── MATERIAL SHOWN

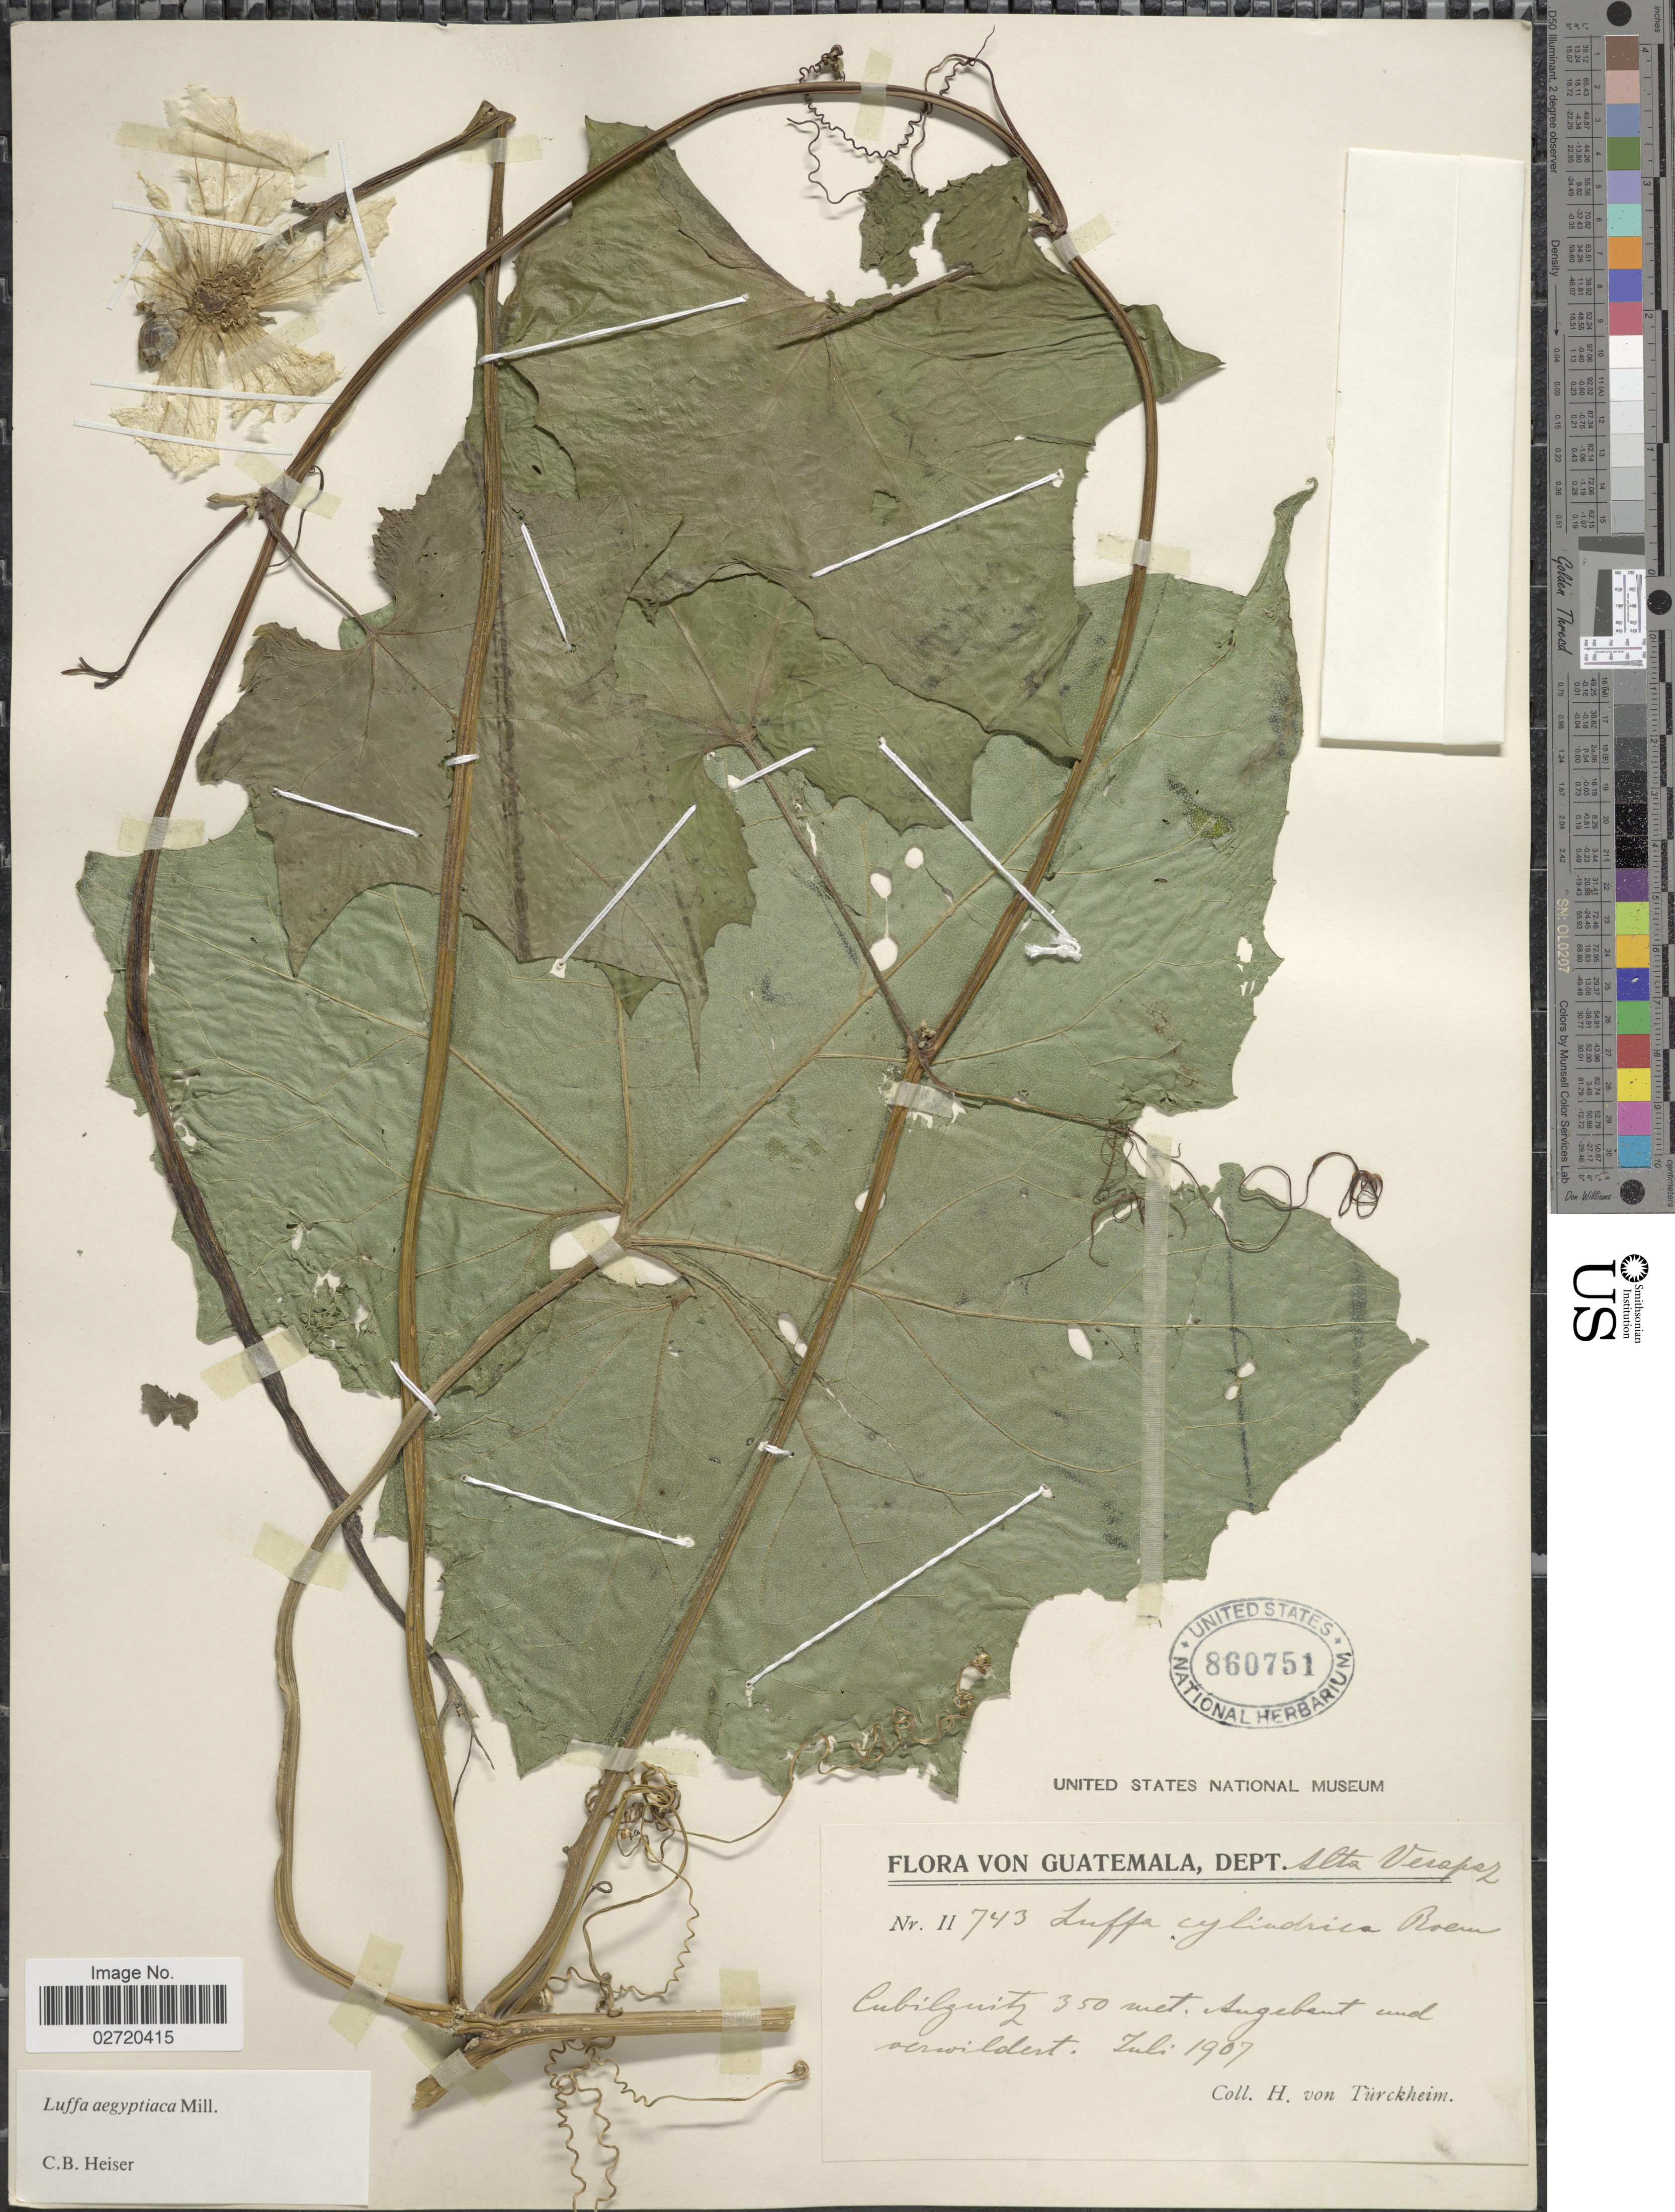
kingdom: Plantae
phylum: Tracheophyta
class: Magnoliopsida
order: Cucurbitales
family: Cucurbitaceae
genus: Luffa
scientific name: Luffa aegyptiaca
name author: Mill.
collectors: H. von Türckheim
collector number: II 743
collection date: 1907-07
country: Guatemala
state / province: Alta Verapaz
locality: Dept. Alta Verapaz, Cubilquitz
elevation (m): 350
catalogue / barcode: US 860751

────

[TASK DESCRIPTION] Copy out all of the data above, keeping every line unchanged and leaving out the pictures.

[TASK RESULT]
kingdom: Plantae
phylum: Tracheophyta
class: Magnoliopsida
order: Cucurbitales
family: Cucurbitaceae
genus: Luffa
scientific name: Luffa aegyptiaca
name author: Mill.
collectors: H. von Türckheim
collector number: II 743
collection date: 1907-07
country: Guatemala
state / province: Alta Verapaz
locality: Dept. Alta Verapaz, Cubilquitz
elevation (m): 350
catalogue / barcode: US 860751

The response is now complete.